**** SOURCE

Stock Market Decline Following Budget 2026 Speech: Key Factors Behind Nifty50 and BSE Sensex’s Over 1,800 Point Drop

Finance Minister Nirmala Sitharaman’s recent Union Budget speech has sent shockwaves through the stock market, resulting in significant declines for major indices. During a special trading session, both the Nifty50 and BSE Sensex plummeted by over 2%, with the Nifty50 closing at 24,825.45, down 593 points, and the BSE Sensex ending at 80,722.94, down 1,843 points. The market’s negative reaction was largely attributed to an unexpected increase in the Securities Transaction Tax (STT) on futures and options trades, which has raised concerns among investors about the future of trading activity.

Impact of Increased Securities Transaction Tax

The hike in STT announced by Finance Minister Sitharaman has become a focal point for market participants. The tax on futures has been raised from 0.02% to 0.05%, while the rates for options premiums and exercises have increased to 0.15% from 0.1% and 0.125%, respectively. This change has sparked aggressive selling, particularly among stocks related to trading and broking. Analysts suggest that the market’s reaction is a knee-jerk response to the unexpected tax increase, especially as many had anticipated a reduction in capital gains tax instead.

The increase in STT directly impacts transaction costs, which can deter active traders, hedgers, and arbitrage participants. Brokerage and exchange-related stocks suffered the most, with companies like BSE Ltd and Angel One experiencing declines of up to 13.5%. The broader market also felt the effects, with heavyweight stocks such as Reliance Industries and State Bank of India contributing to the overall downturn. The selling pressure extended to small-cap and mid-cap stocks, indicating a widespread retreat among investors.

********
**** EXTRACTED MATERIAL

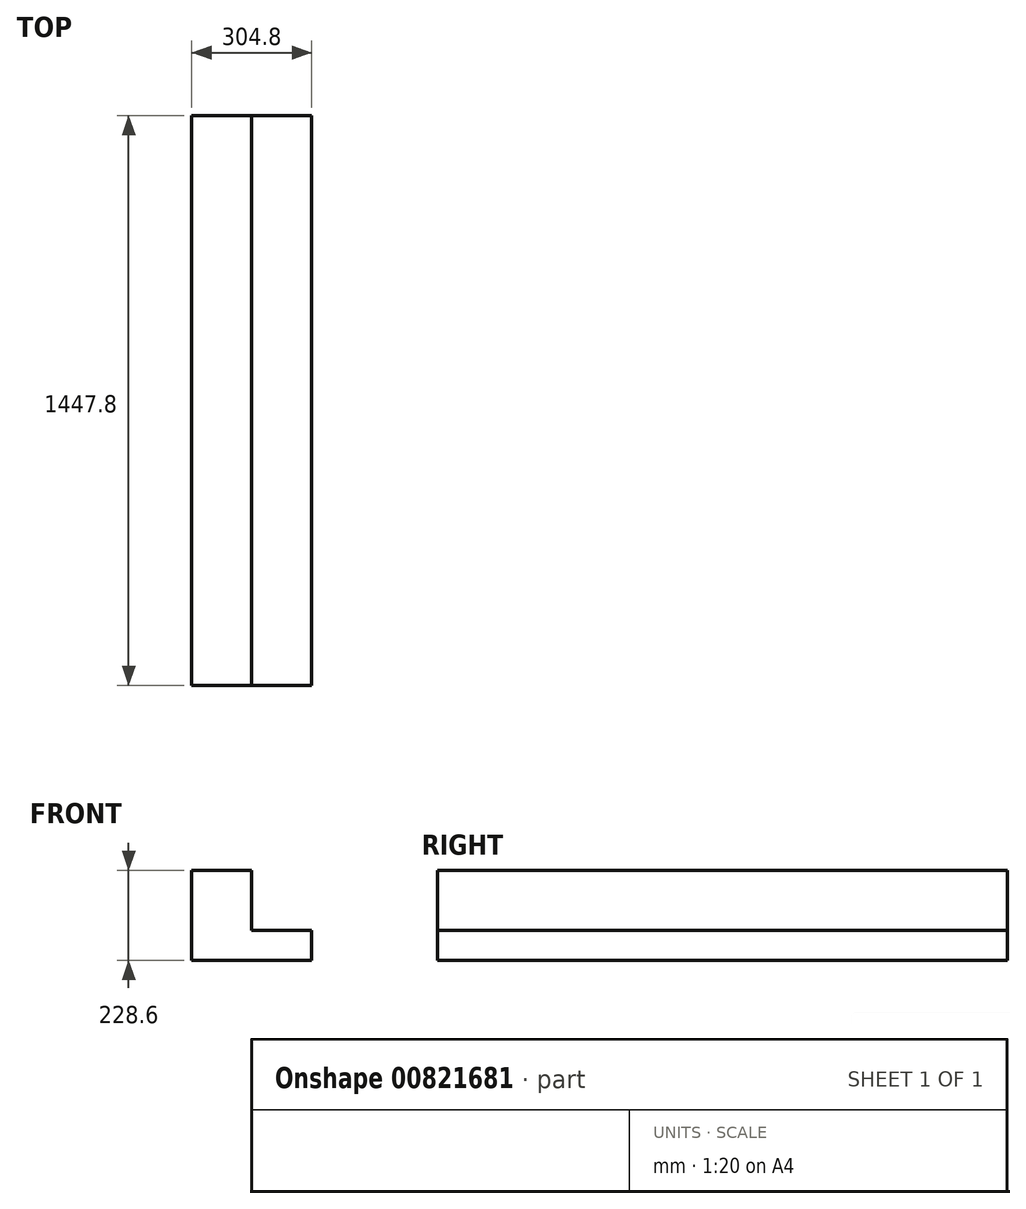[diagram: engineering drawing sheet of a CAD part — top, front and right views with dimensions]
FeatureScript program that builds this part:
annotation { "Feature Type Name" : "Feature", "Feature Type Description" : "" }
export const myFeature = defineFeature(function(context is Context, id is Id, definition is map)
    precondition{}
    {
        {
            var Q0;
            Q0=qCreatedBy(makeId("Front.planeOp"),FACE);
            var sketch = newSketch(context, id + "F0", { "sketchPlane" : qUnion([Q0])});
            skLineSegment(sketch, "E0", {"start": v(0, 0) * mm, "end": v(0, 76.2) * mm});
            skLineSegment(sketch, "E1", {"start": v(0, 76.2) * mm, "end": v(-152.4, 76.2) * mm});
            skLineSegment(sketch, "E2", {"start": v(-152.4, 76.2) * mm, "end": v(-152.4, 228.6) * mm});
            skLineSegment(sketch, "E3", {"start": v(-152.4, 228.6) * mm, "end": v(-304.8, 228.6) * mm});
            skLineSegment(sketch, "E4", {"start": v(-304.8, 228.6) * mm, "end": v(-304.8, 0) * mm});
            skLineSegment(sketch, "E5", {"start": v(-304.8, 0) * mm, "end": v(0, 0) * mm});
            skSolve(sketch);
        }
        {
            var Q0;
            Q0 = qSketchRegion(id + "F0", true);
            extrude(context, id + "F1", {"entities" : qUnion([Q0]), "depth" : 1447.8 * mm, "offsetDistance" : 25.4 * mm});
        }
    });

********

According to the article on the market drop after the Budget 2026 speech, what is the new Securities Transaction Tax rate on futures? The rows above play no part in what comes next.

> **EXERCISE RESULT**
0.05%, raised from 0.02%.